Yet again, wars, violence and persecution have driven record numbers of people from their homes worldwide, according to the latest annual study released today by UNHCR, the UN Refugee Agency.
The yearly Global Trends report found that 70.8 million children, women and men were forcibly displaced at the close of 2018, the highest number in the organization’s almost 70-year history.
This is twice as many people as 20 years ago, 2.3 million more than the previous year, and is greater than the population of Thailand.
Worryingly, this global figure is probably on the low side. The crisis in Venezuela, in particular, is still only partly reflected in the total. In all, some four million Venezuelans have left their country, making this one of the world’s biggest current displacement crises.
"I decided to take my family out of Venezuela before another one of my children died.”
Among those who fled the deepening political, economic and human rights crisis there is Euligio Baez, a 33-year-old indigenous Warao, who took his entire family to Brazil after three relatives died.
“When my nine-month-old daughter died because of the lack of medicines, doctors or treatment, I decided to take my family out of Venezuela before another one of my children died,” he said.
Although the majority of Venezuelans are in need of international refugee protection, as of today only around half a million have taken the step of formally applying for asylum.
The increased global figure gives further confirmation of a longer-term rising trend in the number of people around the world needing safety from war, conflict and persecution, UN High Commissioner for Refugees Filippo Grandi said.
Grandi stressed that while language around refugees and migrants is often divisive, not all is bleak. He noted an “outpouring of generosity and solidarity,” especially by communities who are themselves hosting large numbers of refugees.
“We are also seeing unprecedented engagement by new actors including development actors, private businesses, and individuals, which not only reflects but also delivers the spirit of the Global Compact on Refugees,” he said.
“We must ... redouble our solidarity with the many thousands of innocent people who are forced to flee their homes each day.”
Approved by the UN General Assembly in December, the Global Compact seeks a more equitable sharing of responsibility for hosting and supporting refugees, about 80 per cent of whom live in countries neighbouring their place of origin.
“We must build on these positive examples and redouble our solidarity with the many thousands of innocent people who are forced to flee their homes each day,” the High Commissioner added.
Big displacements across international borders are not as common as the 70.8 million global total implies. Almost two thirds of those uprooted from their homes are internally displaced people, or IDPs, who have not left their homelands. Of the 25.9 million refugees, nearly one in five are Palestinians under the care of UNRWA.
Overall, an estimated 13.6 million people became newly displaced during the year due to wars or persecution, a number equivalent to the population of Tokyo, and greater than that of Moscow and Manila. The total included 10.8 million IDPs and 2.8 million new refugees and asylum-seekers.
The growth in displacement continued to outpace the rate at which solutions are being found for people who become displaced. With refugees, the best solution is being able to return home voluntarily, in safety and dignity.

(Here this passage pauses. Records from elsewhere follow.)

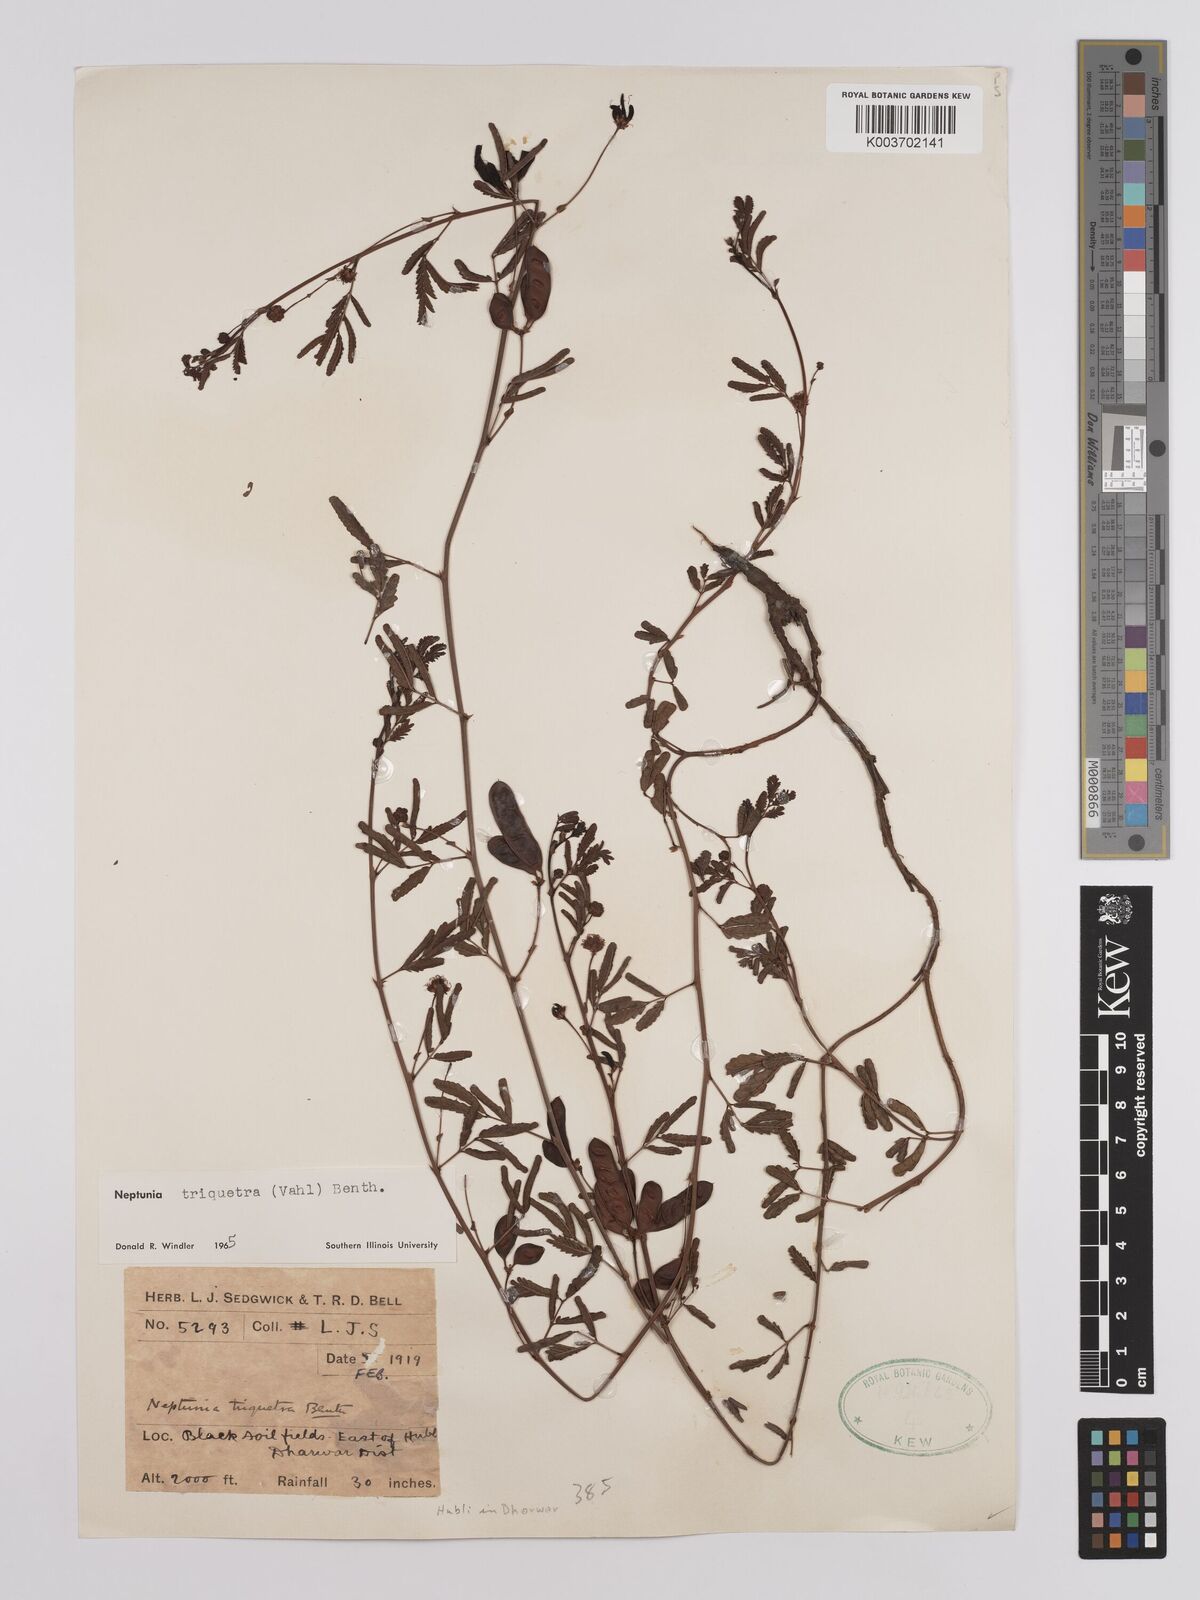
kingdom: Plantae
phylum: Tracheophyta
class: Magnoliopsida
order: Fabales
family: Fabaceae
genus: Neptunia
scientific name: Neptunia triquetra
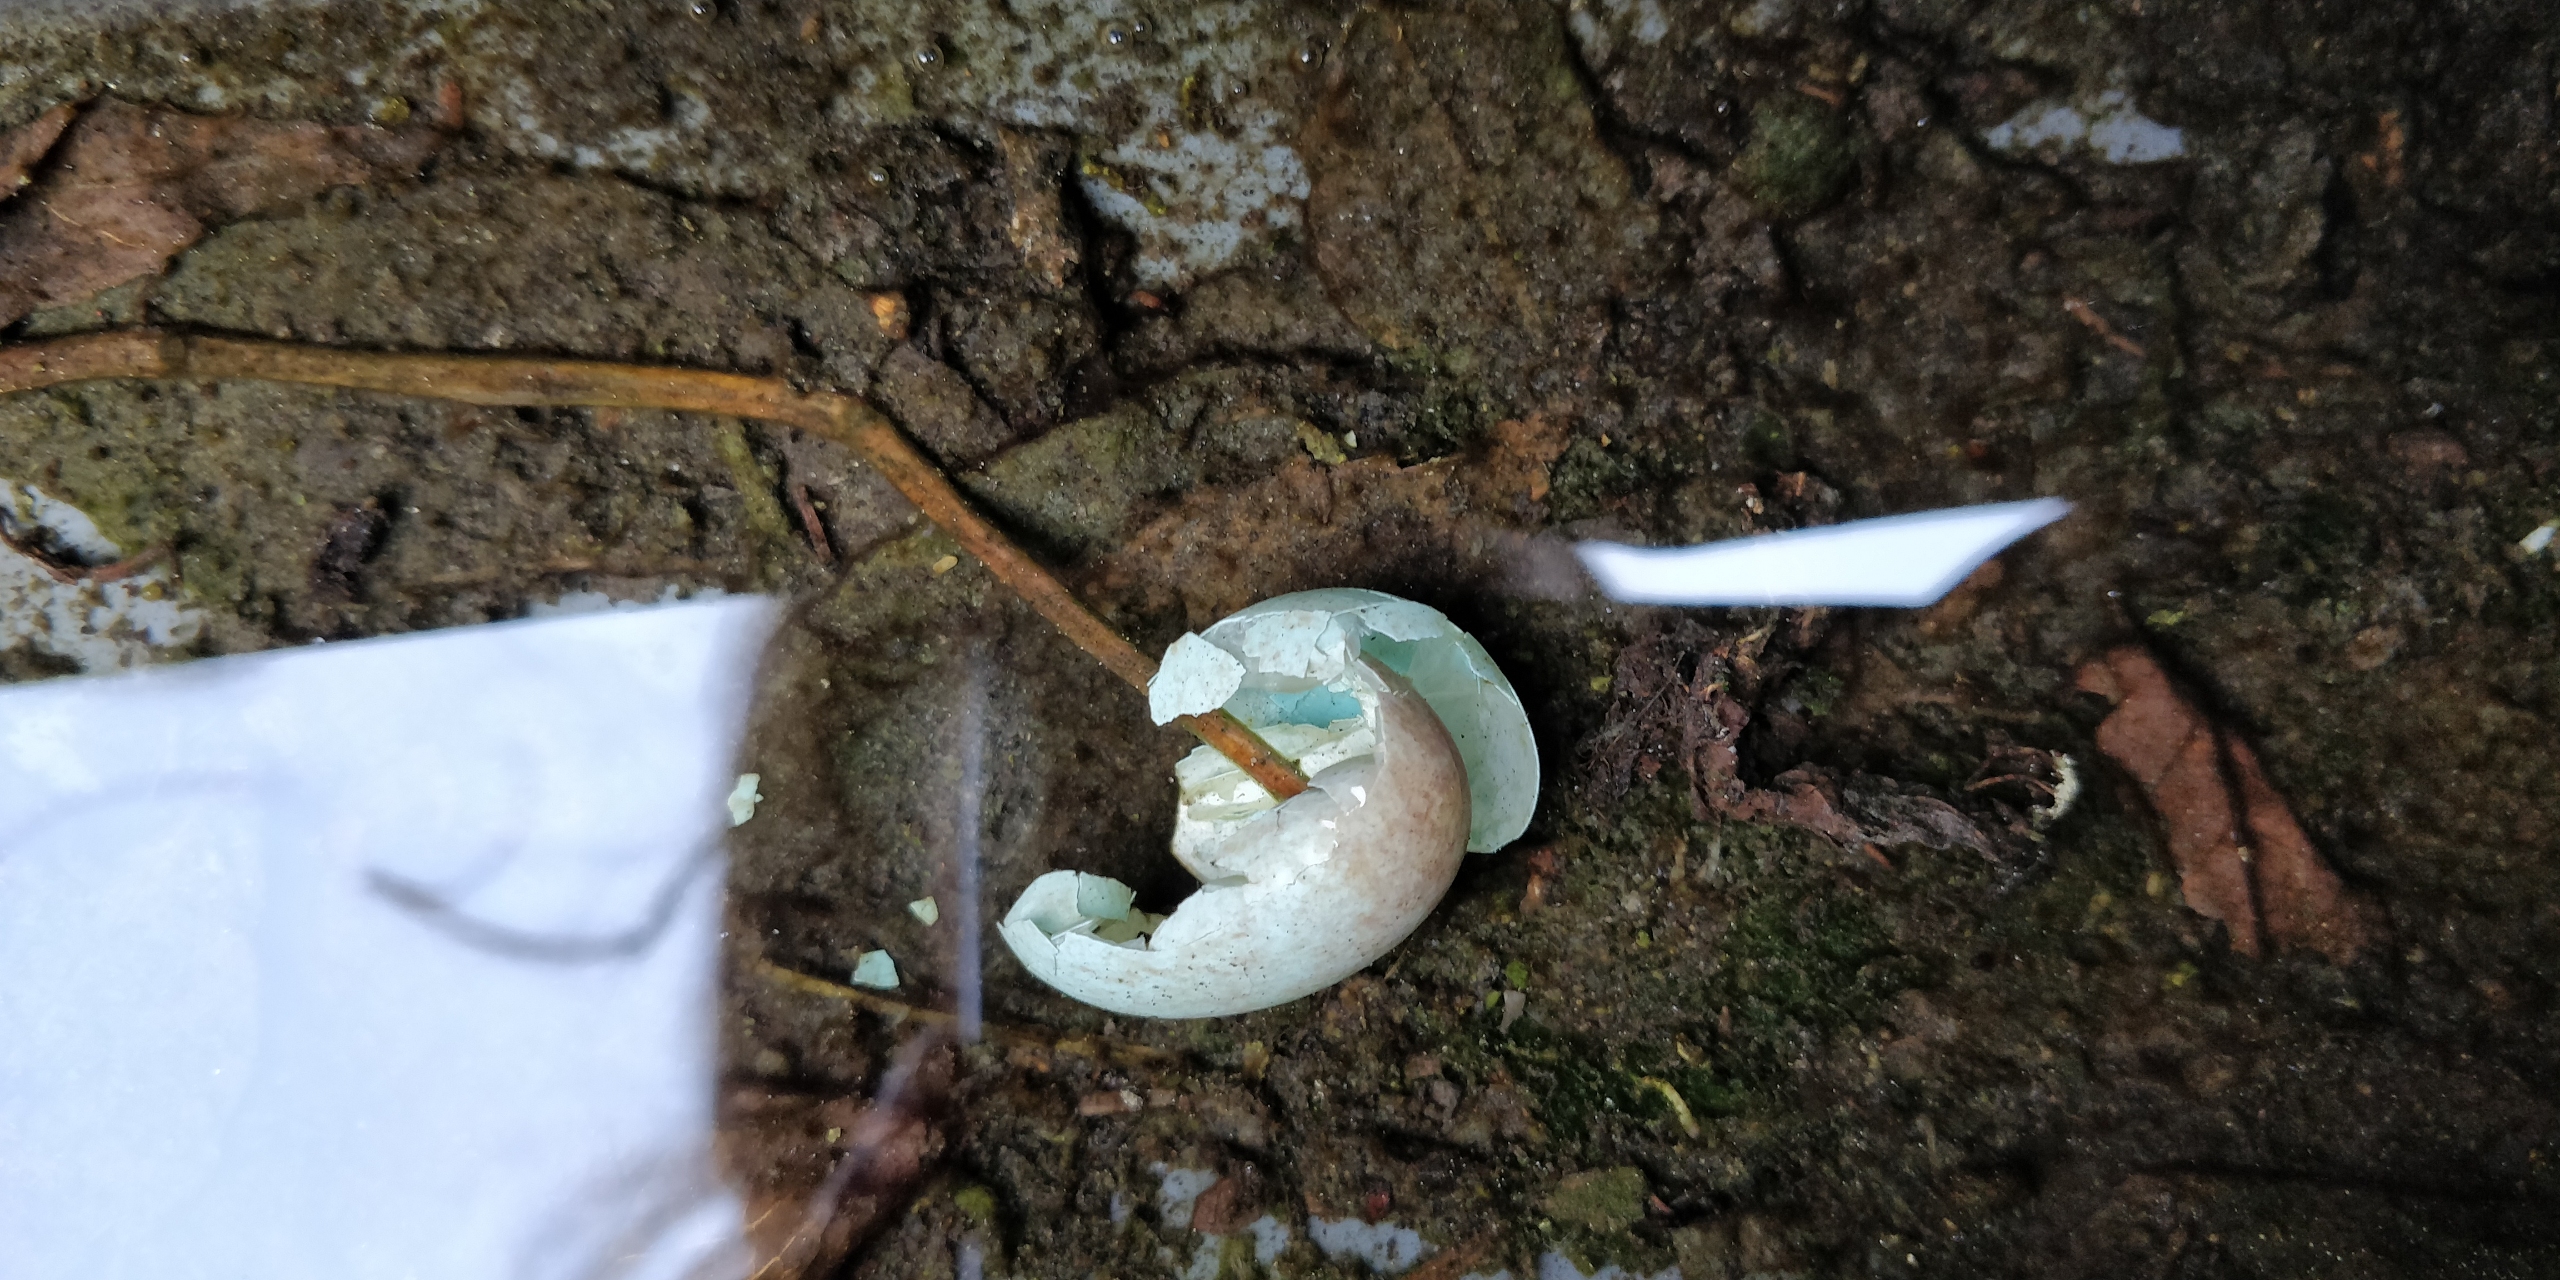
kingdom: Animalia
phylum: Chordata
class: Aves
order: Passeriformes
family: Turdidae
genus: Turdus
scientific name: Turdus merula
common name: Solsort
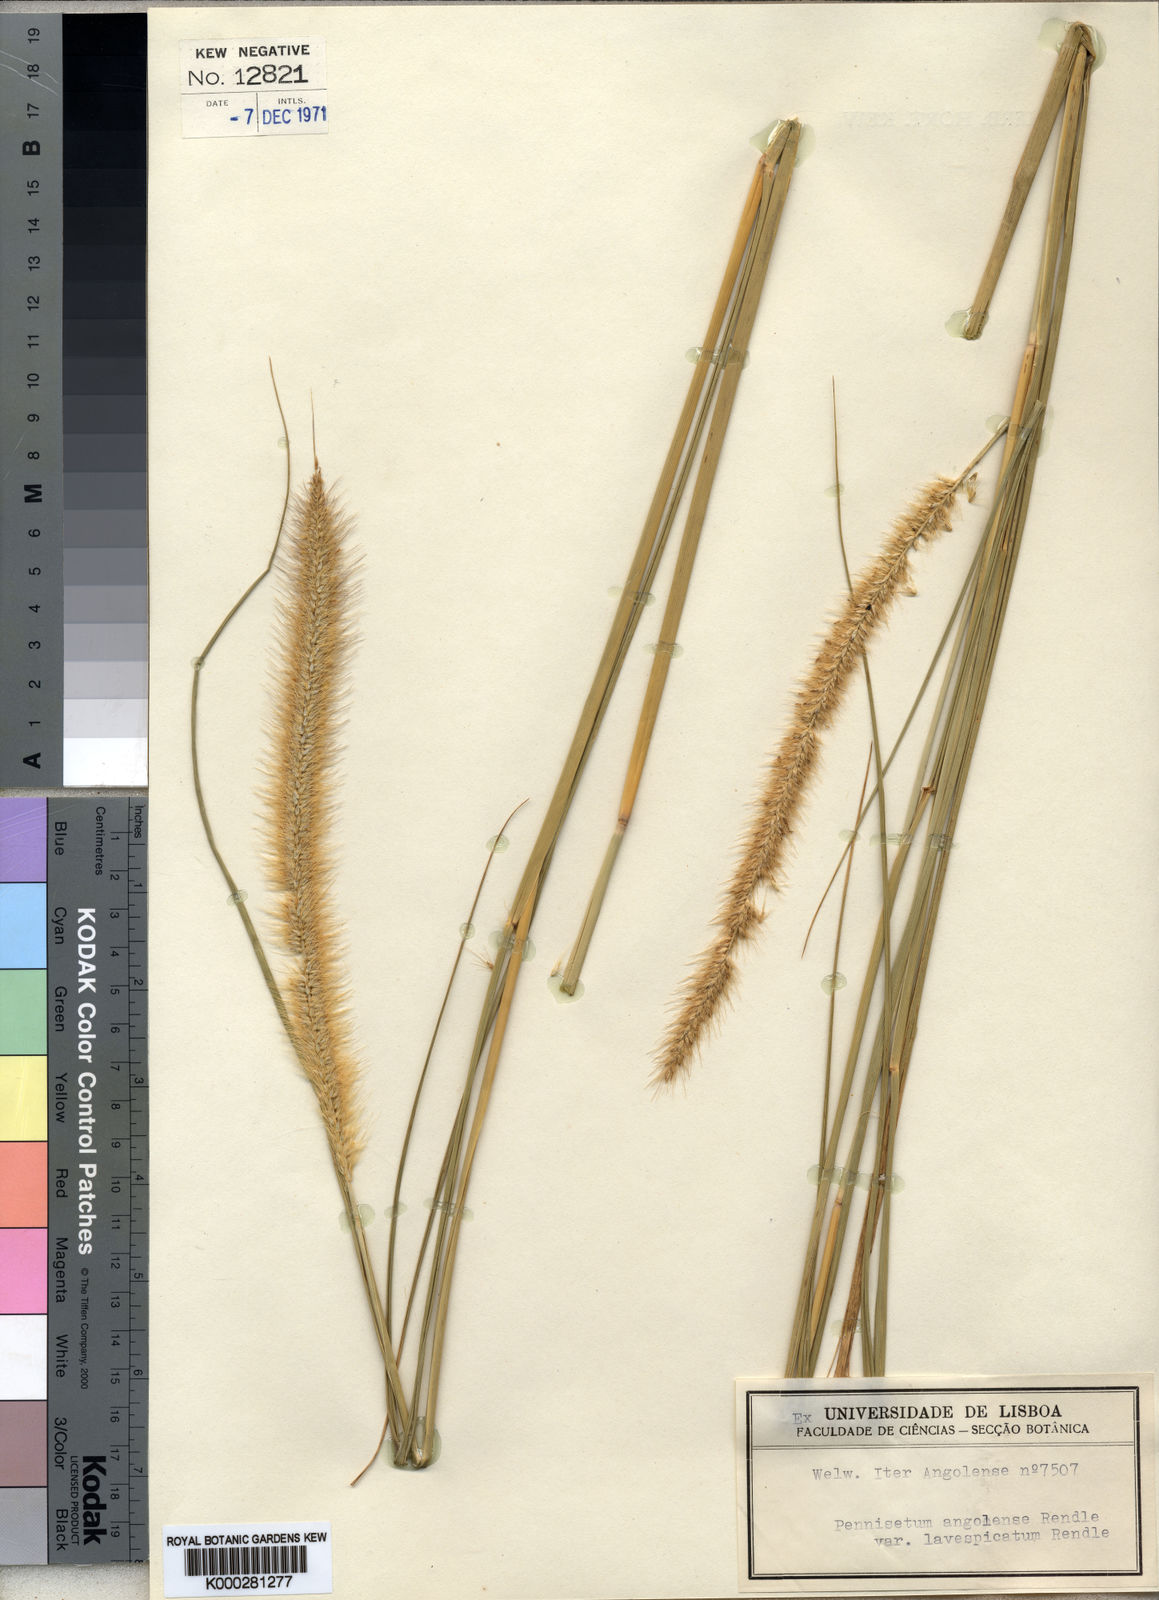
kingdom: Plantae
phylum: Tracheophyta
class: Liliopsida
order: Poales
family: Poaceae
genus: Cenchrus
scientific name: Cenchrus caudatus
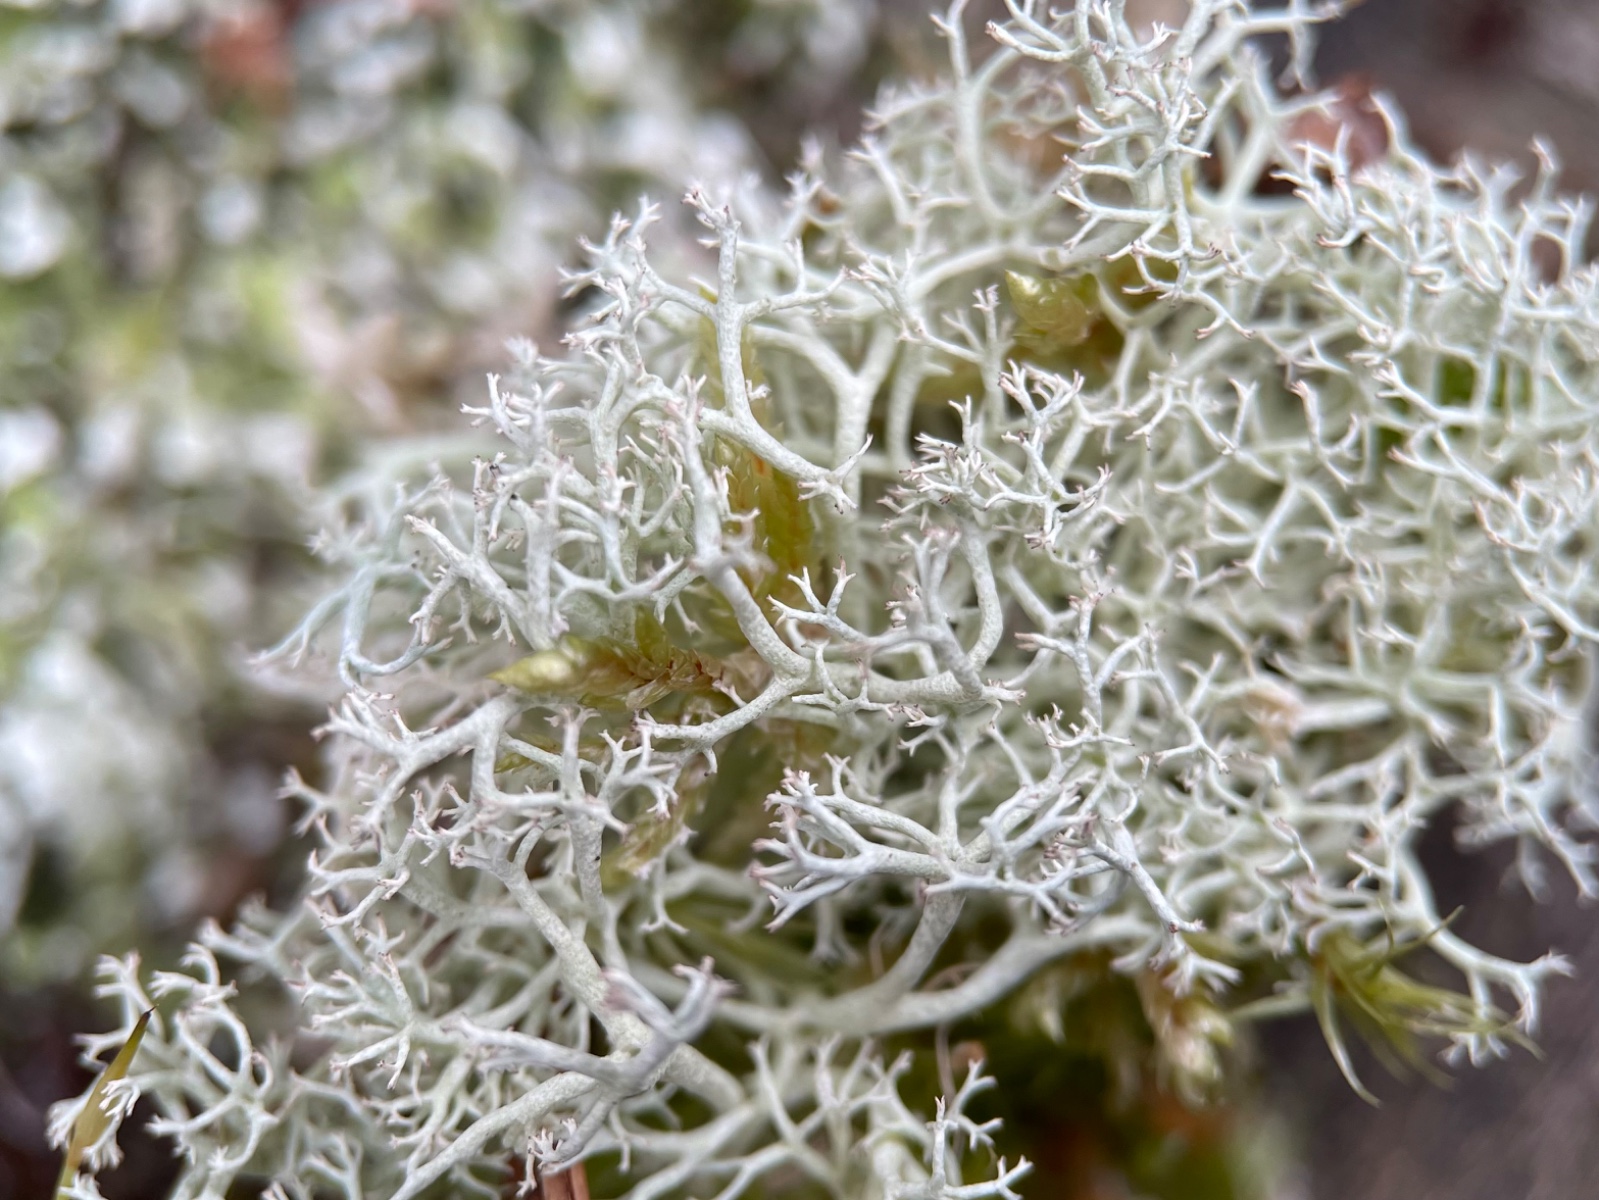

"We are yearning to see our country safe once more and to go back home.”
That hope remains uppermost for father-of-five Abdullah, a Syrian refugee who has lived in the same white, metallic shelter at Azraq refugee camp in Jordan since fleeing the war at home in July 2014.
“For most Syrian refugees, our driving hope and purpose is to go back,” he says, noting that ongoing conflict, compounded by lack of work, medicines and food in Syria, has made that return elusive. “We are yearning to see our country safe once more and to go back home.”